State how many lines of the listing contain the word "avant", and give the number alone.

** START OF Material supplied **

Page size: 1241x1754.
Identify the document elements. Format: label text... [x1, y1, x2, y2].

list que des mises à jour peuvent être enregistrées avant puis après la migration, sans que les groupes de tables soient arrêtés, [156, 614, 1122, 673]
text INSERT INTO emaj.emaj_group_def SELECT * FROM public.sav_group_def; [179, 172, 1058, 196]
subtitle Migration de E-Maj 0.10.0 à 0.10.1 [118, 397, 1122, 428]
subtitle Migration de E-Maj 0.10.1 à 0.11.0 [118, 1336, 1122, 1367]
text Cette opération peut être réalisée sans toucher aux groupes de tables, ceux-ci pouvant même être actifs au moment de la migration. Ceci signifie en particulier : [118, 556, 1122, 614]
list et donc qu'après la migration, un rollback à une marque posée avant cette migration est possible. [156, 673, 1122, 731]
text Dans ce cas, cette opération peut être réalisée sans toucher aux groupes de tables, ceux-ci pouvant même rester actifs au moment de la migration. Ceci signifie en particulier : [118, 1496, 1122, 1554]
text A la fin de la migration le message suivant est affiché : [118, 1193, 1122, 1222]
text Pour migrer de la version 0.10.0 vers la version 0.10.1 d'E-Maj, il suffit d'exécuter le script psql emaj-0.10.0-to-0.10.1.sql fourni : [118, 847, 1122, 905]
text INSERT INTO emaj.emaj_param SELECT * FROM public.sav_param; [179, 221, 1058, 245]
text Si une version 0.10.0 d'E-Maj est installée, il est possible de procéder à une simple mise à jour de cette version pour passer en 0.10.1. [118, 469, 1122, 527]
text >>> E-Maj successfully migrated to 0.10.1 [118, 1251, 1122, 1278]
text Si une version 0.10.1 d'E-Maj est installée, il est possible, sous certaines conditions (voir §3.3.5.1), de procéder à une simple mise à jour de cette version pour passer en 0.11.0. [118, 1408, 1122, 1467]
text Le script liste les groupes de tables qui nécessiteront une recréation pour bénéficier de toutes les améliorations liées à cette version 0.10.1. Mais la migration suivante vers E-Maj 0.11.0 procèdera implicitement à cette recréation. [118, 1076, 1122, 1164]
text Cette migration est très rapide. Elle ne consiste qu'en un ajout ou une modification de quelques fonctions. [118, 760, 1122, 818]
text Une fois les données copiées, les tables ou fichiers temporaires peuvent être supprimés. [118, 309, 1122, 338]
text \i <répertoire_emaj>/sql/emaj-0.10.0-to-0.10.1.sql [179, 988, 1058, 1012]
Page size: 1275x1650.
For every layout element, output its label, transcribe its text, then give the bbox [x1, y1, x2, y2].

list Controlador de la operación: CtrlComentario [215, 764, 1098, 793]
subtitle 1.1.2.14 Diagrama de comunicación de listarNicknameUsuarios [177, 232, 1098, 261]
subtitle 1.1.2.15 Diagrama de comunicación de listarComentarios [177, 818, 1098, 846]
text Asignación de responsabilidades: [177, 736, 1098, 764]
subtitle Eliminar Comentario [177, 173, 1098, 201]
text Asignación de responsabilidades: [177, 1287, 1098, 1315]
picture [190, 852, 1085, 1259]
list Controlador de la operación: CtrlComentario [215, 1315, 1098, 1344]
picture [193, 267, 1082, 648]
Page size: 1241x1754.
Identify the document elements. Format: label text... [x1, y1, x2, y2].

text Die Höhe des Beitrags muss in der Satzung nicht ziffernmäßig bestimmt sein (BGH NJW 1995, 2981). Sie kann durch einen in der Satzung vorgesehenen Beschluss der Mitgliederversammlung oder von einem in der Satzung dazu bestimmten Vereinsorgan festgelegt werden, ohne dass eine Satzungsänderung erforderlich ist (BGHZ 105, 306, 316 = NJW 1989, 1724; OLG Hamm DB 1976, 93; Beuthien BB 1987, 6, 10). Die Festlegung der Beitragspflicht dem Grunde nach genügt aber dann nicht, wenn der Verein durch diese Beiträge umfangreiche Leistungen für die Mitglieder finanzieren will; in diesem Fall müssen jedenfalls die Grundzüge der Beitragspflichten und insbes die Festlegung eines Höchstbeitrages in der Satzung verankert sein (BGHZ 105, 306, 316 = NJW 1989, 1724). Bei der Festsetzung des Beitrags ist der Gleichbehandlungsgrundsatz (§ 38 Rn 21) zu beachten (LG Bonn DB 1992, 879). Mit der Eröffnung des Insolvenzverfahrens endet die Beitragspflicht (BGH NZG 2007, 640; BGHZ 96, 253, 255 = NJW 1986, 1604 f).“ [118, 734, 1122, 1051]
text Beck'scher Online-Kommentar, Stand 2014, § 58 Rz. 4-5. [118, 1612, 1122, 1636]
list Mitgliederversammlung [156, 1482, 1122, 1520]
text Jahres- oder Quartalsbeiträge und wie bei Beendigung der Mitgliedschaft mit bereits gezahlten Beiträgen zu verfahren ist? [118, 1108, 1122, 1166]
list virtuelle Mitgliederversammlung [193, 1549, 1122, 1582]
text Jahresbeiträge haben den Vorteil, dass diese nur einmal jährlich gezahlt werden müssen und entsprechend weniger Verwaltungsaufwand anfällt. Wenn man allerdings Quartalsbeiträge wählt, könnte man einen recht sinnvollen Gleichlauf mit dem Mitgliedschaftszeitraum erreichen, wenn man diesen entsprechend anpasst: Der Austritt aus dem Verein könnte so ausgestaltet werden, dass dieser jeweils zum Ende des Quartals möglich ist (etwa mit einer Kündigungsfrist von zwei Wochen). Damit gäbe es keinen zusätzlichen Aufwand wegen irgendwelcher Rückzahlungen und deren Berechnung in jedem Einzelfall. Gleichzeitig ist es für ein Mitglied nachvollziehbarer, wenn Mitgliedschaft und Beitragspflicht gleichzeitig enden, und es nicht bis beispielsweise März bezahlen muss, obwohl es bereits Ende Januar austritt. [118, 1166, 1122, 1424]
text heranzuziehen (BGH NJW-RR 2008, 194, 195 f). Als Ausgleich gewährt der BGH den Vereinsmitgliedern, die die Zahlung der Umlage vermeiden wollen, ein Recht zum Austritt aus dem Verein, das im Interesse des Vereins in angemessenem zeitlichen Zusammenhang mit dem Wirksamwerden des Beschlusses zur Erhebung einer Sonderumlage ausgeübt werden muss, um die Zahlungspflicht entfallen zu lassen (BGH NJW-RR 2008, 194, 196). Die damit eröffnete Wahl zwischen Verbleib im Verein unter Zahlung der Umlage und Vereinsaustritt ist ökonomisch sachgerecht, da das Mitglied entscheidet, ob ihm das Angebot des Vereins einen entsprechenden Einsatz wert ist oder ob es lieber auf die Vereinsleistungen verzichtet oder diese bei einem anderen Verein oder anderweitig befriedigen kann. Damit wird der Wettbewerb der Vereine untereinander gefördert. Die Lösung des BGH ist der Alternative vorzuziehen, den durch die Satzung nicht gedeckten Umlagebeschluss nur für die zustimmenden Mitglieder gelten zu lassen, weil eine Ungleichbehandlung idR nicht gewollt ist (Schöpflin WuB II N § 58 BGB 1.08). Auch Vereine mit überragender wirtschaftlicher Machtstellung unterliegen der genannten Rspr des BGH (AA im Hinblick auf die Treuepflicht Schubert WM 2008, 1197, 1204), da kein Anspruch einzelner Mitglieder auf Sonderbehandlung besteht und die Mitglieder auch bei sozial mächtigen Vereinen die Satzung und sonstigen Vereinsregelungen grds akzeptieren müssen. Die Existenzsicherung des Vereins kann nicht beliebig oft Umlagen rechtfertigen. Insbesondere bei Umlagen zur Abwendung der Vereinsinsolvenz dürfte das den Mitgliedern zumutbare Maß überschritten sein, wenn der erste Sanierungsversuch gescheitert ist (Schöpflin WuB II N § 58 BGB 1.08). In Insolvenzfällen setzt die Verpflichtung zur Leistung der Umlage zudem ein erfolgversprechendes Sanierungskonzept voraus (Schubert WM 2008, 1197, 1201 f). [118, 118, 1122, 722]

** END OF Material supplied **

- _Problem solution_: 2